‘I Owe My Life to the President’: Donald Trump Pardons Attorney George Gilmore
“Helping erase his wrongful conviction was one of the highlights of our professional lives,” Gilmore’s counsel said.
JAN 20, 2021 | REPUBLISHED BY LIT: MAY 25, 2021
President Donald Trump has issued a full pardon to George Gilmore, the former GOP bigwig and law firm managing partner who was facing prison on tax evasion and mortgage fraud convictions.
The White House, in announcing Gilmore’s pardon, cites Gilmore’s “important civic contributions over his career in New Jersey” as well as the support the pardon received from Bill Stepien, the campaign manager of Trump’s 2020 presidential campaign, and former Gov. Chris Christie, among others.
The outgoing president’s decision saves Gilmore, 71, from having to serve a one-year jail term. Gilmore was on bail pending an application before the U.S. Court of Appeals for the Third Circuit of an en banc rehearing of the court’s December 2020 ruling upholding his conviction.
Gilmore was convicted in April 2019 on two counts of failing to pay the Internal Revenue Service payroll tax deductions withheld from employees of his law firm and one count of making false statements on a mortgage application.
In addition to Stepien, a New Jersey native and Republican political consultant, and Christie, the White House named a list of others who supported the pardon of Gilmore: former Govs. James McGreevey and James Florio; former acting Govs. Donald DiFrancesco and John Bennett; former Lt. Gov. Kimberly Guadagno; as well as Thomas MacArthur, Gerald Cardinale, Michael Testa Jr., David Avella, Joseph Buckelew, Lawrence Bathgate II, Larry Weitzner and Adam Geller.
Gilmore’s lawyer in the criminal case, Kevin Marino of Marino, Tortorella & Boyle, also helped him obtain the pardon, Gilmore said in a statement.

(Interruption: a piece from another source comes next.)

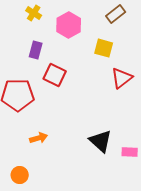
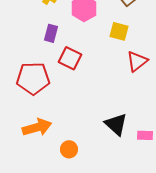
orange arrow: (39, 138) -> (37, 127), moved, size x1.6
orange circle: (20, 175) -> (69, 149), moved

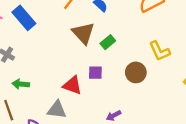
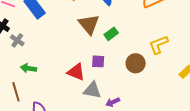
yellow L-shape: (160, 51) -> (159, 45), turned 90
gray triangle: (57, 110) -> (92, 90), moved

“Words cannot express my gratitude and humility at being granted a full pardon by the president of the United States. When it came to his attention, President Trump recognized the injustice of my conviction and used the power of his office to right that wrong,” Gilmore said. “I owe my life to the president, to Bill Stepien, and to Kevin Marino and his partners at Marino, Tortorella & Boyle, who worked relentlessly to achieve this just result.”
Marino said in a statement that the prosecution of Gilmore “should have never been brought. For my partners and me, fighting for George Gilmore was a singular honor. Helping erase his wrongful conviction was one of the highlights of our professional lives.”

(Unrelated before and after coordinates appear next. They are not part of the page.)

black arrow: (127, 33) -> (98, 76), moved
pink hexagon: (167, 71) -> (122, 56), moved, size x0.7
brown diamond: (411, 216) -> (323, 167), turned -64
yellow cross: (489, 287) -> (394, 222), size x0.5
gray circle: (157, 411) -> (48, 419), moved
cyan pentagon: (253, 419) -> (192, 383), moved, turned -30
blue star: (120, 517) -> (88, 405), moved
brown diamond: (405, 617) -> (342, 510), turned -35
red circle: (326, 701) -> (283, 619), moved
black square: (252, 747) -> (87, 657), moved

Gilmore received a mixed verdict following a 2 1/2-week trial before U.S. District Senior Judge Anne Thompson of the District of New Jersey in Trenton in April 2019.
Besides his conviction for failing to submit payroll tax to the IRS and making false statements on a mortgage application, he was acquitted on two counts of filing false tax returns and one count of tax evasion.
Marino said in court papers that he obtained an expert report finding that Gilmore met the criteria for hoarding disorder, as described in the Diagnostic and Statistical Manual of the American Psychiatric Association.
Gilmore was an equity partner at Gilmore & Monahan, a law firm in Toms River. There, he was responsible for the firm’s financial affairs, including withholding payroll taxes from the gross salary and wages of the law firm’s employees to cover individual income, Social Security and Medicare tax obligations.
For the first and second quarters of 2016, the firm withheld taxes from its employees’ checks, but Gilmore failed to pay in full the payroll taxes due to the IRS, according to prosecutors.
After he was convicted, Gilmore resigned from his position as Ocean County Republican Organization chairman.
He also resigned from his position as chair of the Ocean County Board of Elections after New Jersey Attorney General Gurbir Grewal said he would seek to force Gilmore to forfeit that position.